Cette place centrale – place que nous avons confortée dans nos travaux avec l’IFSTTAR et l’ensemble des participants – relève bien sûr de l’exercice prudentiel auquel nous nous référons.

Nous pouvons cependant regretter que la liste des points à aborder soit à ce point circonscrite et donc contraire à l’autonomie professionnelle des psychologues.

 

Ce groupe de travail a pu penser collectivement aux limites de l’utilisation des tests psychotechniques :

1) le test, au-delà du résultat psychométrique brut qu’il apporte, constitue une mise en situation utilisée par le psychologue pour révéler également des éléments de comportement. Il est un moyen plutôt qu’une finalité ;

2) c’est l’expertise et la compétence du psychologue qui doivent lui permettre (en se basant sur l’ensemble des résultats, des comportements observés et des éléments d’entretien) de prendre une décision et/ou d’émettre un avis ;

3) l’aptitude psychologique ne peut pas et ne doit pas être décrétée par un système expert automatisé.

 

La délégation interministérielle à la sécurité routière aurait souhaité que nous recommandions les tests que devraient utiliser, de manière préférentielle, les psychologues. Or cette recommandation était impossible. Elle se heurte au fait qu’aucun des tests existants ne répond à 100% à ce qu’on attend d’eux, mais aussi à ce qui pourrait être une contrainte imposée à l’autonomie professionnelle du psychologue quant au choix de ses outils. Une telle recommandation s’opposerait de ce fait à l’exercice prudentiel.

Lister les critères attendus par les tests psychotechniques et les champs qu’ils devraient investiguer parait bien plus pertinent.

 

L’arrêté d’août 2016 se conclut sur l’avis que doit donner le psychologue.

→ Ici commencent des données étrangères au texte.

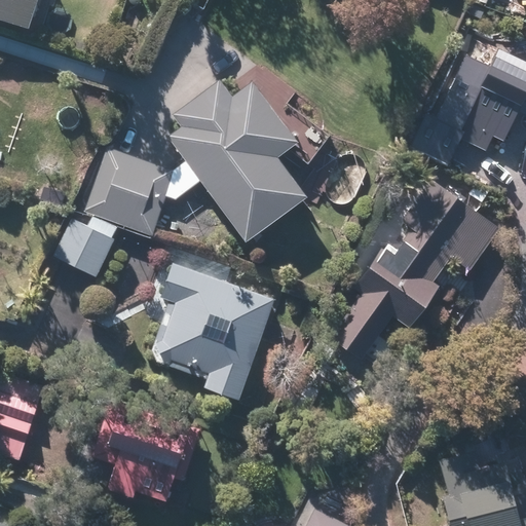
[(0,0),(0,19),(32,30),(41,0),(0,0)]
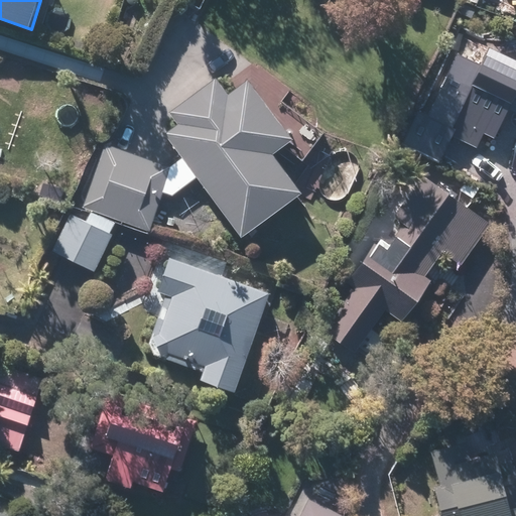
[(515,198),(515,151),(515,152),(493,138),(511,103),(515,105),(515,69),(486,53),(480,66),(457,53),(407,147),(438,164),(454,136),(475,147),(464,165),(515,198)]
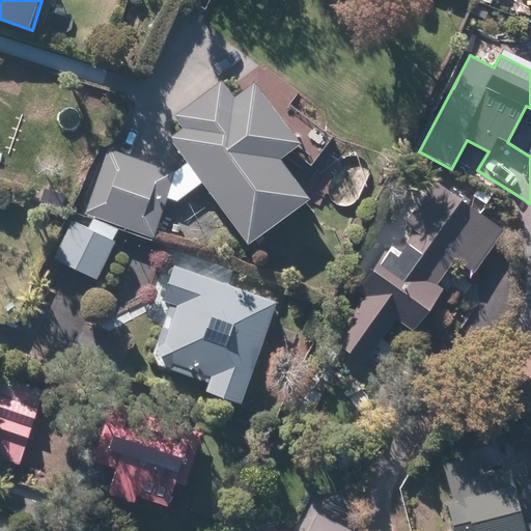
[(122,152),(109,148),(82,223),(67,218),(52,262),(103,280),(122,224),(154,235),(164,206),(205,184),(249,243),(311,197),(283,159),(302,145),(253,79),(234,92),(228,83),(122,152)]
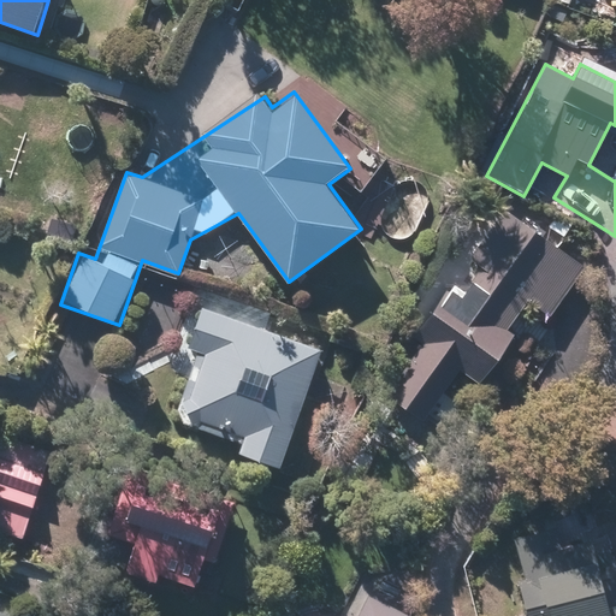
[(479,388),(519,335),(509,327),(529,298),(551,315),(585,271),(504,211),(374,386),(419,420),(456,369),(479,388)]
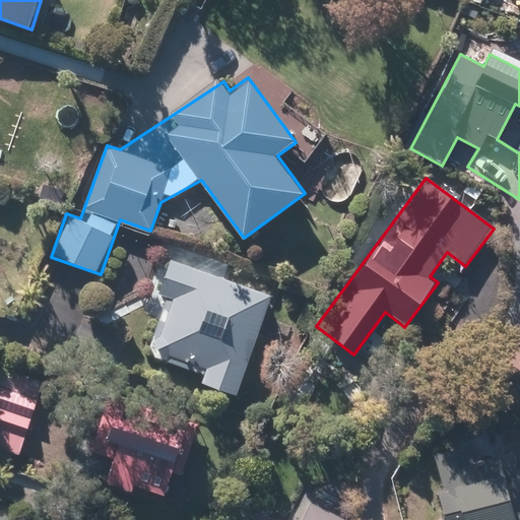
[(169,297),(147,353),(205,375),(202,383),(234,394),(269,296),(171,259),(158,293),(169,297)]
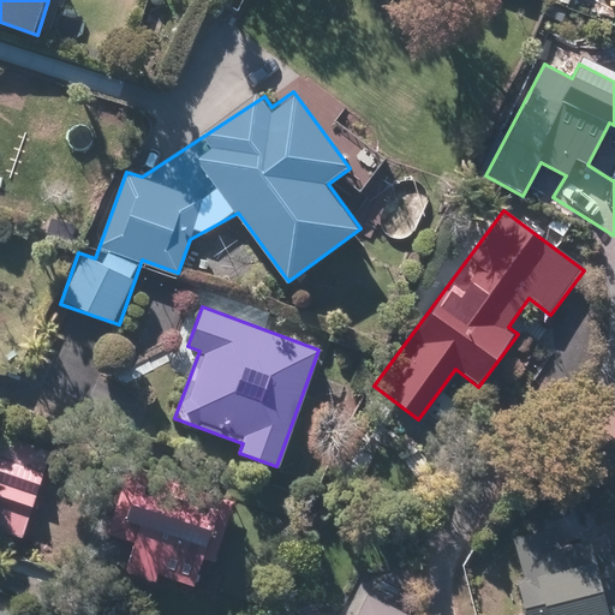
[(0,519),(31,527),(53,447),(0,431),(0,519)]
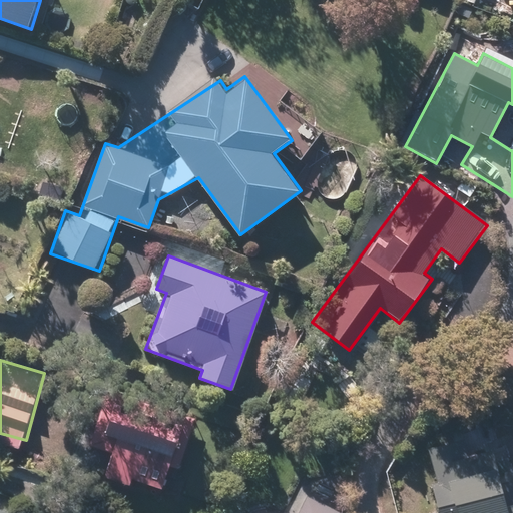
[(103,479),(167,496),(190,407),(103,384),(86,446),(110,453),(103,479)]
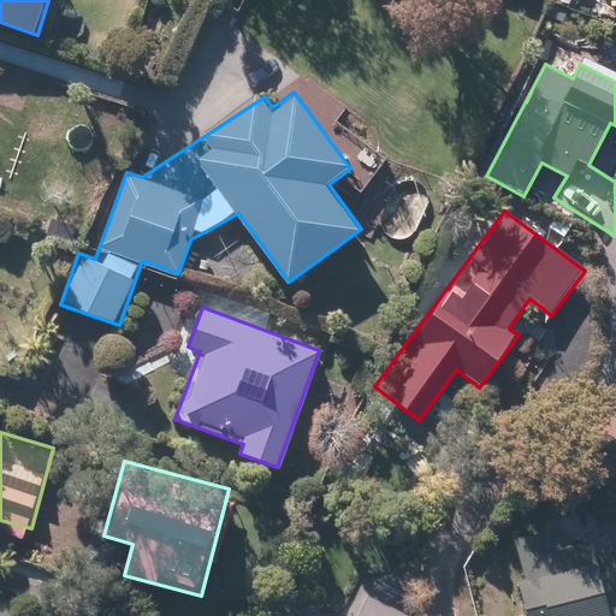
[(594,557),(564,564),(555,526),(510,537),(529,615),(615,615),(615,614),(609,615),(594,557)]
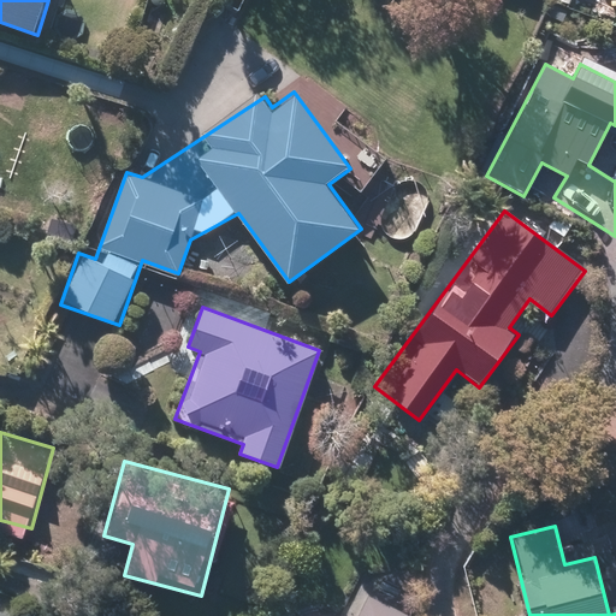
[(354,615),(402,615),(366,597),(354,615)]
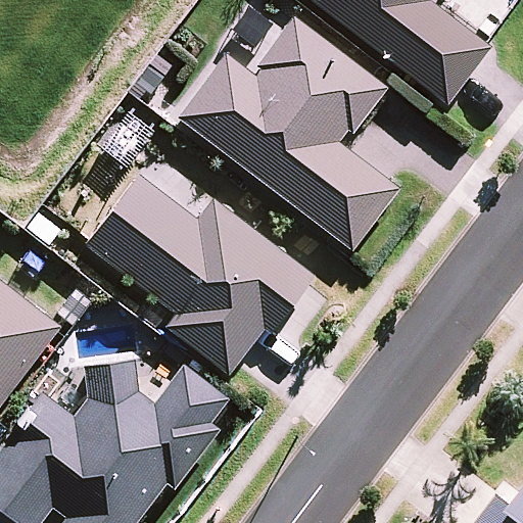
[(306,0),(445,107),(490,49),(485,45),(429,2),(430,0),(306,0)]
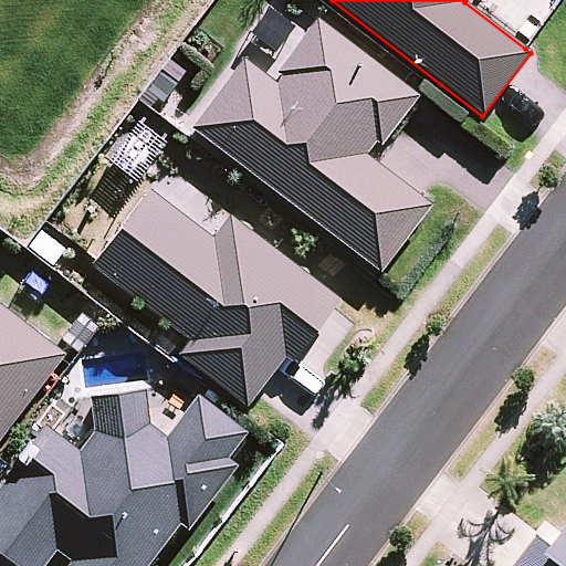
[(419,96),(316,18),(275,72),(282,76),(276,84),(243,59),(190,127),(383,272),(433,206),(366,154),(375,142),(380,146),(419,96)]
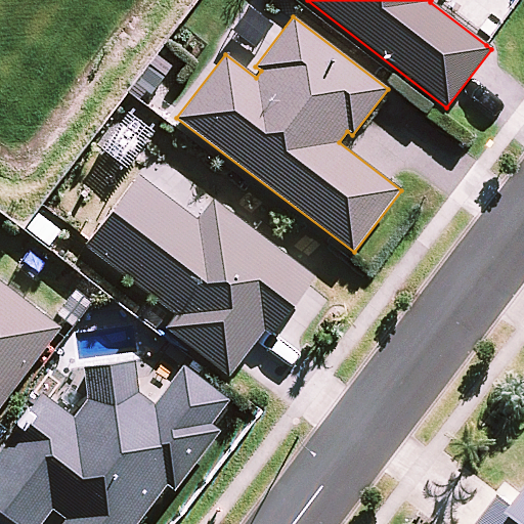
[(199,221),(139,175),(85,244),(177,315),(166,329),(228,377),(264,331),(271,337),(316,278),(215,200),(199,221)]
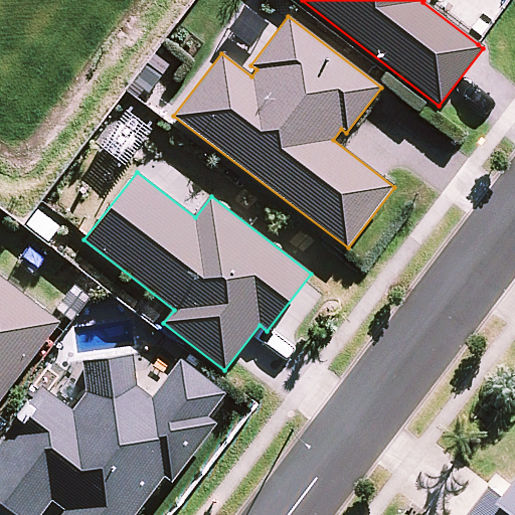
[(0,400),(60,322),(0,276),(0,400)]
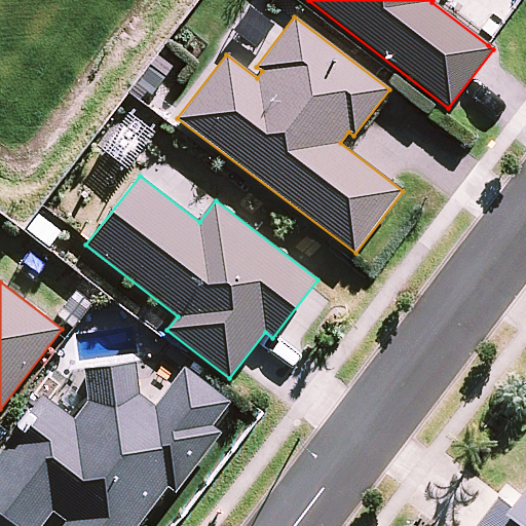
[(84,370),(88,400),(74,418),(43,395),(4,444),(7,446),(0,454),(0,512),(19,525),(39,525),(52,511),(64,520),(59,525),(136,525),(167,486),(176,492),(222,434),(212,425),(230,402),(184,366),(154,405),(139,393),(135,364),(84,370)]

À partir des éléments recueillis lors de l’entretien et des tests, le psychologue doit être en mesure de réaliser une analyse croisée des différentes attitudes observées :
1° Face à la situation d’examen (respect des consignes, adaptation face aux situations nouvelles, réactions en cas de difficultés et d’erreurs) ;
2° Lors de la confrontation aux faits.
B. – Ces éléments doivent être rapportés dans le compte rendu d’examen et aboutir à une conclusion :
1° Avis favorable ;
2° Avis favorable avec restriction ;
3° Avis défavorable.

 

Les psychologues ont souvent peur de la responsabilité liée à ce type d’avis : cette question de la responsabilité du psychologue mériterait à elle seule un colloque, car comment revendiquer notre autonomie professionnelle si nous refusons la responsabilité qui va avec ?

 

La question du lien au médecin se pose également, dans ce qui est aussi souvent la crainte des psychologues, la paramédicalisation. Le SNP est forcément sensible à ce problème (cf. les différentes expérimentations en cours) et à un risque éventuel mais il ne nous semble pas qu’il existe dans le cadre de l’examen où il y a plutôt « adresse » du médecin vers le psychologue pour l’examen psychotechnique et retour du psychologue par le biais de l’avis à donner justement. De plus, les usagers peuvent directement s’adresser à un psychologue pour la passation de l’examen psychotechnique, avant de voir le médecin agréé.

 

 

Pour conclure, la place donnée aux psychologues dans l’évaluation de l’aptitude à la conduite semble être plutôt un modèle à réfléchir concernant de manière plus large la place du psychologue dans différents dispositifs qui doivent respecter notre autonomie professionnelle qui ne peut se décliner que dans le cadre d’un exercice prudentiel.

 


[1] Institut français des sciences et technologies des transports, de l’aménagement et des réseaux.